<<<<

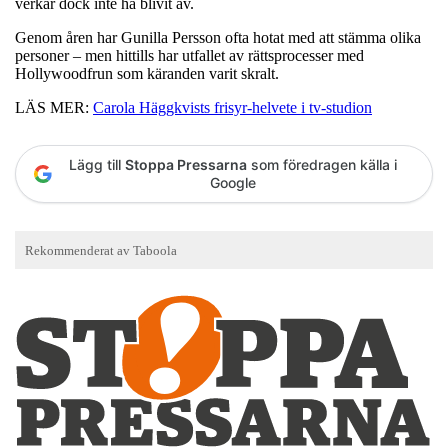
verkar dock inte ha blivit av.
Genom åren har Gunilla Persson ofta hotat med att stämma olika
personer – men hittills har utfallet av rättsprocesser med
Hollywoodfrun som käranden varit skralt.
LÄS MER:
Carola Häggkvists frisyr-helvete i tv-studion
Lägg till
Stoppa Pressarna
som föredragen källa i
Google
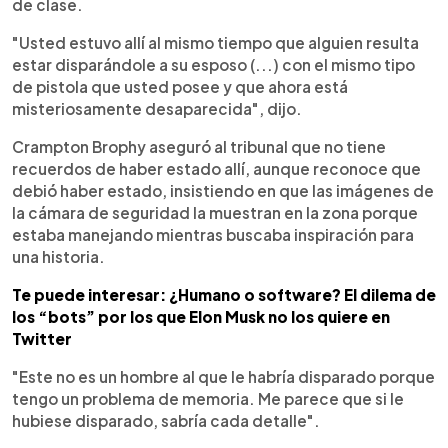
de clase.
"Usted estuvo allí al mismo tiempo que alguien resulta
estar disparándole a su esposo (...) con el mismo tipo
de pistola que usted posee y que ahora está
misteriosamente desaparecida", dijo.
Crampton Brophy aseguró al tribunal que no tiene
recuerdos de haber estado allí, aunque reconoce que
debió haber estado, insistiendo en que las imágenes de
la cámara de seguridad la muestran en la zona porque
estaba manejando mientras buscaba inspiración para
una historia.
Te puede interesar: ¿Humano o software? El dilema de
los “bots” por los que Elon Musk no los quiere en
Twitter
"Este no es un hombre al que le habría disparado porque
tengo un problema de memoria. Me parece que si le
hubiese disparado, sabría cada detalle".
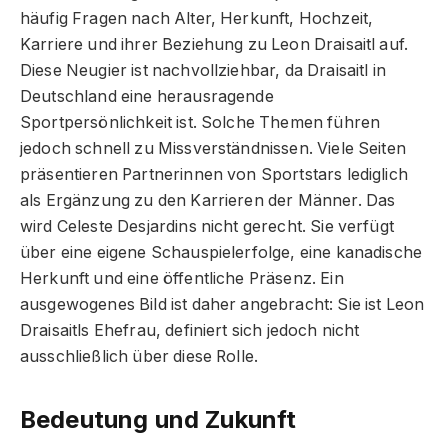
häufig Fragen nach Alter, Herkunft, Hochzeit,
Karriere und ihrer Beziehung zu Leon Draisaitl auf.
Diese Neugier ist nachvollziehbar, da Draisaitl in
Deutschland eine herausragende
Sportpersönlichkeit ist. Solche Themen führen
jedoch schnell zu Missverständnissen. Viele Seiten
präsentieren Partnerinnen von Sportstars lediglich
als Ergänzung zu den Karrieren der Männer. Das
wird Celeste Desjardins nicht gerecht. Sie verfügt
über eine eigene Schauspielerfolge, eine kanadische
Herkunft und eine öffentliche Präsenz. Ein
ausgewogenes Bild ist daher angebracht: Sie ist Leon
Draisaitls Ehefrau, definiert sich jedoch nicht
ausschließlich über diese Rolle.
Bedeutung und Zukunft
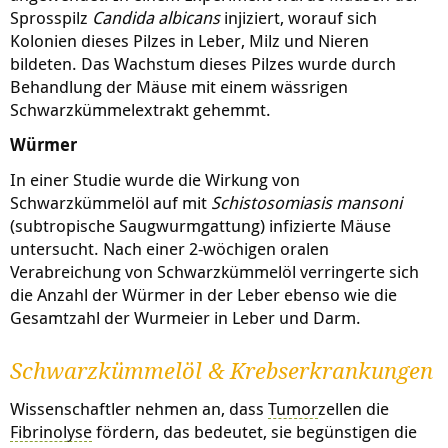
Chemikalie (Tetrachlorkohlenstoff) ausgelöste
Sprosspilz
Candida albicans
injiziert, worauf sich
Lebervergiftung. Schlussfolgerung dieses Experiments:
Kolonien dieses Pilzes in Leber, Milz und Nieren
Die Vorbehandlung mit Schwarzkümmelsamen schützt
bildeten. Das Wachstum dieses Pilzes wurde durch
möglicherweise gegen die durch Tetrachlorkohlenstoff
Behandlung der Mäuse mit einem wässrigen
ausgelöste Giftwirkung.
Schwarzkümmelextrakt gehemmt.
Um die Verwendung von Schwarzkümmel bei
Würmer
Leberbeschwerden in der Volksmedizin zu stützen, sind
jedoch weitere Studien nötig.MagenIn einem
In einer Studie wurde die Wirkung von
Experiment wurden bei Ratten Magengeschwüre durch
Schwarzkümmelöl auf mit
Schistosomiasis mansoni
Alkohol ausgelöst. Eine Gruppe der Tiere erhielt vorher
(subtropische Saugwurmgattung) infizierte Mäuse
Schwarzkümmelöl. Dadurch verringerte sich der
untersucht. Nach einer 2-wöchigen oralen
Schaden bei einem Großteil der Tiere.NiereIn einem
Verabreichung von Schwarzkümmelöl verringerte sich
Experiment wurde bei Ratten durch die Verabreichung
die Anzahl der Würmer in der Leber ebenso wie die
des
Antibiotikum
s Gentamicin eine Nierenvergiftung
Gesamtzahl der Wurmeier in Leber und Darm.
ausgelöst. Die gleichzeitige orale Gabe von
Schwarzkümmelöl linderte die Giftwirkung von
Schwarzkümmelöl & Krebserkrankungen
Gentamicin. Dies äußerte sich an verbesserten
biochemischen und histologischen Parametern.
Wissenschaftler nehmen an, dass
Tumor
zellen die
Fibrinolyse
fördern, das bedeutet, sie begünstigen die
In einem anderen Tierexperiment mit Ratten wurde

>>>>

= Exercise =
Would you please copy exactly the part of the entries above that begins at the line containing "Chemikalie (Tetrachlorkohlenstoff) ausgelöste" and ends at the line containing "Fibrinolyse", both lines included?

= Answer section =
Chemikalie (Tetrachlorkohlenstoff) ausgelöste
Sprosspilz
Candida albicans
injiziert, worauf sich
Lebervergiftung. Schlussfolgerung dieses Experiments:
Kolonien dieses Pilzes in Leber, Milz und Nieren
Die Vorbehandlung mit Schwarzkümmelsamen schützt
bildeten. Das Wachstum dieses Pilzes wurde durch
möglicherweise gegen die durch Tetrachlorkohlenstoff
Behandlung der Mäuse mit einem wässrigen
ausgelöste Giftwirkung.
Schwarzkümmelextrakt gehemmt.
Um die Verwendung von Schwarzkümmel bei
Würmer
Leberbeschwerden in der Volksmedizin zu stützen, sind
jedoch weitere Studien nötig.MagenIn einem
In einer Studie wurde die Wirkung von
Experiment wurden bei Ratten Magengeschwüre durch
Schwarzkümmelöl auf mit
Schistosomiasis mansoni
Alkohol ausgelöst. Eine Gruppe der Tiere erhielt vorher
(subtropische Saugwurmgattung) infizierte Mäuse
Schwarzkümmelöl. Dadurch verringerte sich der
untersucht. Nach einer 2-wöchigen oralen
Schaden bei einem Großteil der Tiere.NiereIn einem
Verabreichung von Schwarzkümmelöl verringerte sich
Experiment wurde bei Ratten durch die Verabreichung
die Anzahl der Würmer in der Leber ebenso wie die
des
Antibiotikum
s Gentamicin eine Nierenvergiftung
Gesamtzahl der Wurmeier in Leber und Darm.
ausgelöst. Die gleichzeitige orale Gabe von
Schwarzkümmelöl linderte die Giftwirkung von
Schwarzkümmelöl & Krebserkrankungen
Gentamicin. Dies äußerte sich an verbesserten
biochemischen und histologischen Parametern.
Wissenschaftler nehmen an, dass
Tumor
zellen die
Fibrinolyse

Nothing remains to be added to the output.